Aim of the exercise →
Transcribe the passage of the forum thread on the RV Petrel's wreck discoveries that lies between "Sunken aircraft carrier" and "the attack happened.", inclusive.

# RV Petrel's (Paul Allen's Ship) Wreck Discoveries



## Ooh-Rah (Feb 13, 2019)

Sunken aircraft carrier Hornet — best known for Doolittle Raid — located miles below the waves





This short video is pretty cool, they are able to show video to a Sailor who was there, the gun he was on when the attack happened.


----------



## Gunz (Feb 13, 2019)

Stunning.


----------



## Devildoc (Feb 13, 2019)

That's phenomenal. I'm thankful there are people who are willing to put the time and money into stuff like this.


----------



## AWP (Mar 14, 2019)

Add the USS Wasp to the collection.

I've just renamed the thread...otherwise at this rate the crew of RV Petrel will account for half of the threads in the Mil. History forum.

Wreck of WWII aircraft carrier USS Wasp discovered in the Coral Sea

ETA: A list of Petrel's discoveries:
RV Petrel


----------



## Gunz (Mar 16, 2019)

deleted


----------



## AWP (Mar 16, 2019)

Ocoka said:


> It's hard for me to conceive in this day and age a war in which giant aircraft carriers are routinely sent to the bottom. It's fascinating and eerie to see these relics of ships that were famous, their names still very much spoken and referred to in my youth.



You'd get a Love for this if our emoji weren't so...stupid.


----------



## Devildoc (Mar 16, 2019)

Ocoka said:


> It's hard for me to conceive in this day and age a war in which giant aircraft carriers are routinely sent to the bottom. It's fascinating and eerie to see these relics of ships that were famous, their names still very much spoken and referred to in my youth.



And spoken in reverence. My parents' generation, my grandparents' generation, these were real and tangible events, not just history as we know it.


----------



## AWP (Oct 21, 2019)

We can add two more to the list: IJN Kaga and Akagi, Pearl Harbor vets sunk at Midway.

Researchers discover Japanese carrier from the World War II Battle of Midway


----------



## AWP (Nov 6, 2019)

And another. This one was found back in May, but appears to be the USS Johnston. Her skipper was awarded a posthumous MoH in 1944. 

World's Deepest Shipwreck Is WWII Destroyer Lost in the Philippine Sea


----------



## Gunz (Nov 8, 2019)

AWP said:


> And another. This one was found back in May, but appears to be the USS Johnston. Her skipper was awarded a posthumous MoH in 1944.
> 
> World's Deepest Shipwreck Is WWII Destroyer Lost in the Philippine Sea



20,700 feet. Wow. 

If you were in a destroyer or a sub you had a pretty good chance of going down with the ship.

List of United States Navy losses in World War II - Wikipedia


----------



## AWP (Nov 4, 2022)

RV Petrel discovered the wreck of the USS Johnston, but a team financed and led by Victor Vescovo surveyed the wreck in 2021. The video below does an amazing job of covering the damage to Johnston and worth the 12 minutes if you're into naval history.






Interestingly, Johnston was the deepest shipwreck discovered until Vescovo's team. In 2022, Vescovo and team discovered the wreck of the USS Samuel B. Roberts at a depth of 22,621 feet, making Roberts the deepest shipwreck discovered and Johnston second. Roberts was lost in the same battle as Johnston.

Of the 9 ships sunk during the battle off Samar only 3 have been discovered: IJN Chokai, Johnston, and Roberts.


----------

Data shown →
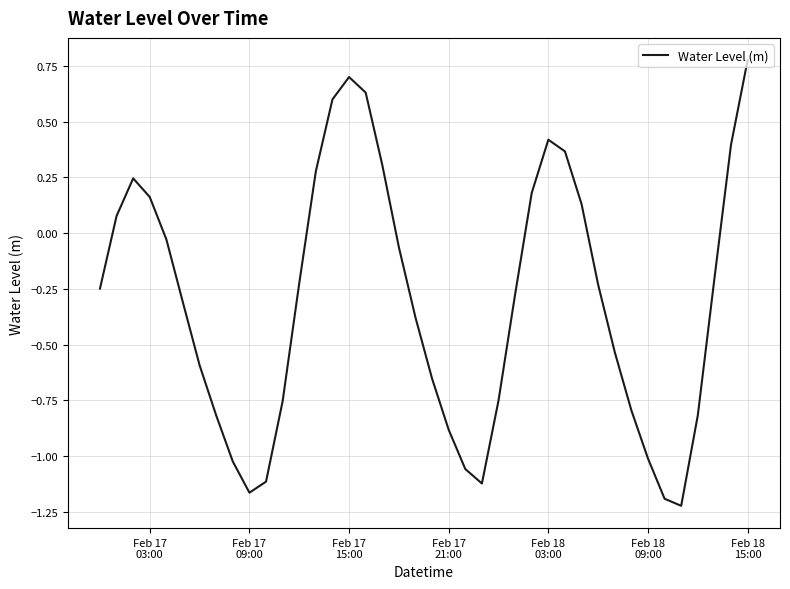

What is the difference between the maximum and minimum values?

2.0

Answer below →
Sunken aircraft carrier Hornet — best known for Doolittle Raid — located miles below the waves





This short video is pretty cool, they are able to show video to a Sailor who was there, the gun he was on when the attack happened.